It is way too hot to cook, so I'm giving a raw food recipe a try. I just used a vegetable peeler to turn two zucchinis and a yellow squash into noodles. Next up, sauce ingredients into the food processor. Then everything mixed together, and tomatoes and basil on top.
I think August is my favorite farmers market month. I also got okra and Turkish eggplant. (The Turkish eggplant was because I decided that this year, I will try at least one new thing from the farmers market each week. They're bright orange! All of my usual eggplant recipes are stews and things like that, but I want to figure out something for these that doesn't hide their color.)
Now I'm craving spaghetti squash and chicken.
Thanks Hil - I misread the answers, the choices were revolve not rotate. I still don't think that is a 3rd grade level ques.
I did not claw my way to the top of the food chain to eat vegetables.
Vegetables are what food eats.
But a huge amount of that big agriculture goes toward animal feed.
In this country, more goes to corn syrup, ethanol and other non-foods like starches, in part because of agriculture polities driven by lobbyists. Why yes, I do think Archer-Daniels-Midland is the devil.
Also, we could have more sustainable agriculture if we grew grass on land that is naturally too dry for agriculture and raised meat cattle mostly on grass, with maybe a month of grain finishing. Instead, we grow rice in the desert.
Not to interrupt the food conversation, but...
The Ballad of G.I. Joe [link]
I would have said orbit was the right choice. But then, I would, wouldn't I?
In this country, more goes to corn syrup, ethanol and other non-foods like starches, in part because of agriculture polities driven by lobbyists. Why yes, I do think Archer-Daniels-Midland is the devil.
According to this, 32% of crops in the US go to animal feed. [link] (I think it means 32% of the money from selling crops comes from feed, not 32% of the volume of crops. Just the first relevant link that google found.)
Much better link: [link]
According to the National Corn Growers Association, about eighty percent of all corn grown in the U.S. is consumed by domestic and overseas livestock, poultry, and fish production. The crop is fed as ground grain, silage, high-moisture, and high-oil corn. About 12% of the U.S. corn crop ends up in foods that are either consumed directly (e.g. corn chips) or indirectly (e.g. high fructose corn syrup). It also has a wide array of industrial uses including ethanol, a popular oxygenate in cleaner burning auto fuels.
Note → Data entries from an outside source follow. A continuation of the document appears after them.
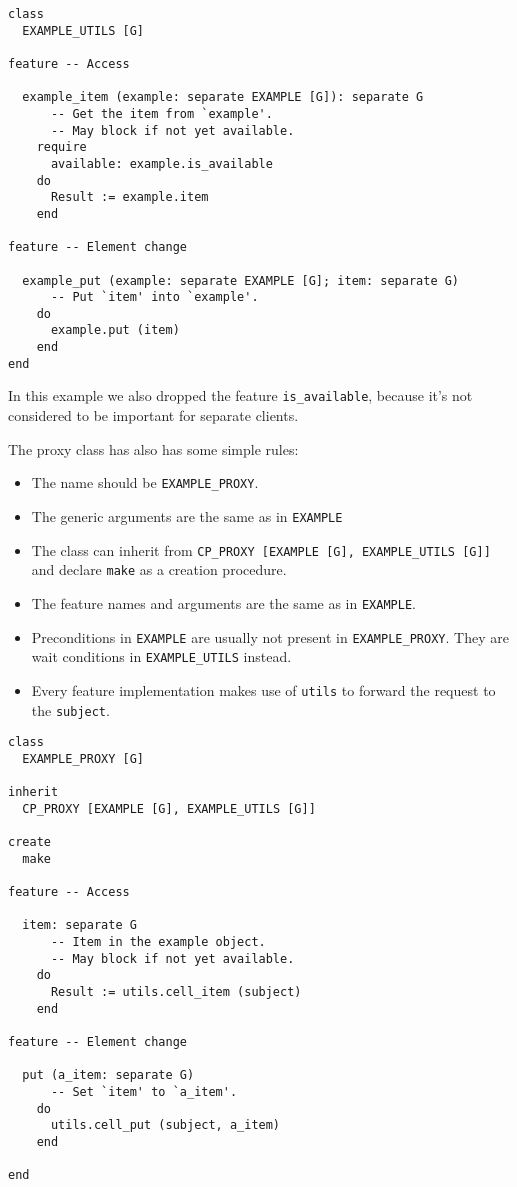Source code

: \documentclass[a4paper,10pt]{report}
\begin{document}
\begin{lstlisting}
class
  EXAMPLE_UTILS [G]
  
feature -- Access

  example_item (example: separate EXAMPLE [G]): separate G
      -- Get the item from `example'.
      -- May block if not yet available.
    require
      available: example.is_available
    do
      Result := example.item
    end

feature -- Element change
 
  example_put (example: separate EXAMPLE [G]; item: separate G)
      -- Put `item' into `example'.
    do
      example.put (item)
    end
end
\end{lstlisting}

In this example we also dropped the feature \lstinline!is_available!, because it's not considered to be important for separate clients.

The proxy class has also has some simple rules:

 \begin{itemize}
  \item The name should be \lstinline!EXAMPLE_PROXY!.
  \item The generic arguments are the same as in \lstinline!EXAMPLE!
  \item The class can inherit from \lstinline!CP_PROXY [EXAMPLE [G], EXAMPLE_UTILS [G]]! and declare \lstinline!make! as a creation procedure.
  \item The feature names and arguments are the same as in \lstinline!EXAMPLE!.
  \item Preconditions in \lstinline!EXAMPLE! are usually not present in \lstinline!EXAMPLE_PROXY!. They are wait conditions in \lstinline!EXAMPLE_UTILS! instead.
  \item Every feature implementation makes use of \lstinline!utils! to forward the request to the \lstinline!subject!.
 \end{itemize}

\begin{lstlisting}
class
  EXAMPLE_PROXY [G]

inherit
  CP_PROXY [EXAMPLE [G], EXAMPLE_UTILS [G]]

create
  make
  
feature -- Access

  item: separate G
      -- Item in the example object.
      -- May block if not yet available.
    do
      Result := utils.cell_item (subject)
    end

feature -- Element change

  put (a_item: separate G)
      -- Set `item' to `a_item'.
    do
      utils.cell_put (subject, a_item)
    end

end
\end{lstlisting}
 
\end{document}
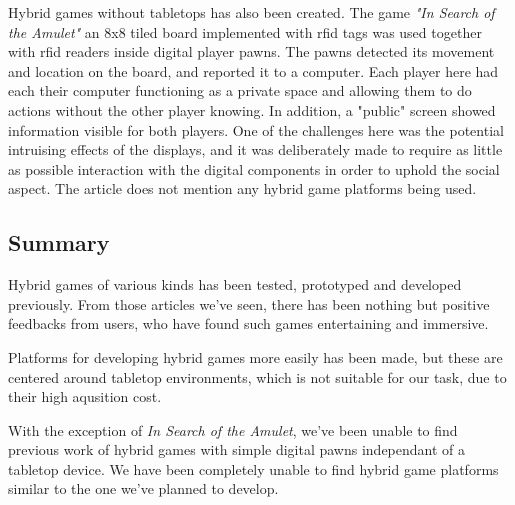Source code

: Hybrid games without tabletops has also been created. The game \emph{"In Search of the Amulet"}\cite{magerkurth2012hybrid} an 8x8 tiled board  implemented with rfid tags was used together with rfid readers inside digital player pawns. The pawns detected its movement and location on the board, and reported it to a computer. Each player here had each their computer functioning as a private space and allowing them to do actions without the other player knowing. In addition, a "public" screen showed information visible for both players. One of the challenges here was the potential intruising effects of the displays, and it was deliberately made to require as little as possible interaction with the digital components in order to uphold the social aspect. The article does not mention any hybrid game platforms being used.

\subsection{Summary}
Hybrid games of various kinds has been tested, prototyped and developed previously. From those articles we've seen, there has been nothing but  positive feedbacks from users, who have found such games entertaining and immersive.

Platforms for developing hybrid games more easily has been made, but these are centered around tabletop environments, which is not suitable for our task, due to their high aqusition cost.

With the exception of \emph{In Search of the Amulet}\cite{magerkurth2012hybrid}, we've been unable to find previous work of hybrid games with simple digital pawns independant of a tabletop device. We have been completely unable to find hybrid game platforms similar to the one we've planned to develop.









\newpage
Of the wheat consumed in the United States, over 70% is used for food products, about 22% is used for animal feed and residuals, and the remainder is used for seed.
In the United States, grain sorghum is used primarily as an animal feed, but is also used in food products and as an industrial feedstock. Industrial products that utilize sorghum include wallboard and biodegradable packaging materials. Worldwide, over half of the sorghum grown is for human consumption. ... As much as 12% of domestic sorghum production goes to produce ethanol and its various co-products.